Saved entries:
====
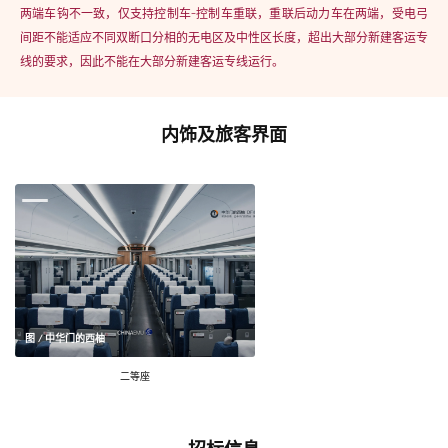
两端车钩不一致，仅支持控制车-控制车重联，重联后动力车在两端，受电弓
间距不能适应不同双断口分相的无电区及中性区长度，超出大部分新建客运专
线的要求，因此不能在大部分新建客运专线运行。
内饰及旅客界面
图 / 中华门的西柚
二等座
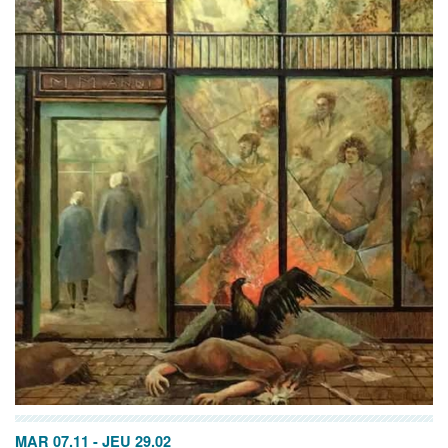
MAR 07.11
-
JEU 29.02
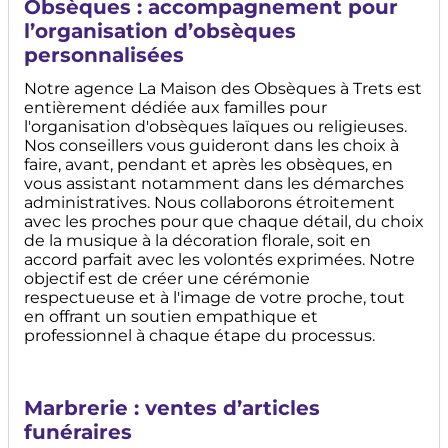
Obsèques : accompagnement pour
l’organisation d’obsèques
personnalisées
Notre agence La Maison des Obsèques à Trets est
entièrement dédiée aux familles pour
l'organisation d'obsèques laïques ou religieuses.
Nos conseillers vous guideront dans les choix à
faire, avant, pendant et après les obsèques, en
vous assistant notamment dans les démarches
administratives. Nous collaborons étroitement
avec les proches pour que chaque détail, du choix
de la musique à la décoration florale, soit en
accord parfait avec les volontés exprimées. Notre
objectif est de créer une cérémonie
respectueuse et à l'image de votre proche, tout
en offrant un soutien empathique et
professionnel à chaque étape du processus.
Marbrerie : ventes d’articles
funéraires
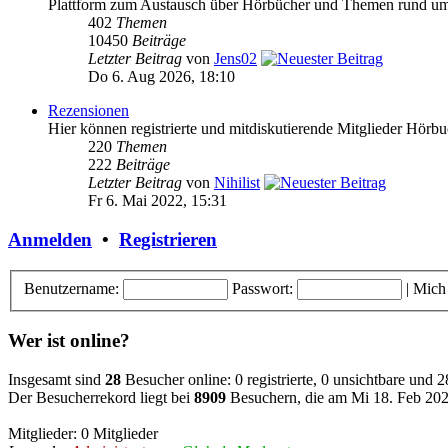
Plattform zum Austausch über Hörbücher und Themen rund u
402
Themen
10450
Beiträge
Letzter Beitrag
von
Jens02
Do 6. Aug 2026, 18:10
Rezensionen
Hier können registrierte und mitdiskutierende Mitglieder Hörb
220
Themen
222
Beiträge
Letzter Beitrag
von
Nihilist
Fr 6. Mai 2022, 15:31
Anmelden
•
Registrieren
Benutzername:
Passwort:
|
Mich
Wer ist online?
Insgesamt sind
28
Besucher online: 0 registrierte, 0 unsichtbare und 
Der Besucherrekord liegt bei
8909
Besuchern, die am Mi 18. Feb 2026
Mitglieder: 0 Mitglieder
====
**DIRECTIONS FOR THIS TASK**
Return only the lines running from the line with "Registrieren" to the last line of the records, both included, exactly as written.

**ANSWER SPACE**
Registrieren
Benutzername:
Passwort:
|
Mich
Wer ist online?
Insgesamt sind
28
Besucher online: 0 registrierte, 0 unsichtbare und 
Der Besucherrekord liegt bei
8909
Besuchern, die am Mi 18. Feb 2026
Mitglieder: 0 Mitglieder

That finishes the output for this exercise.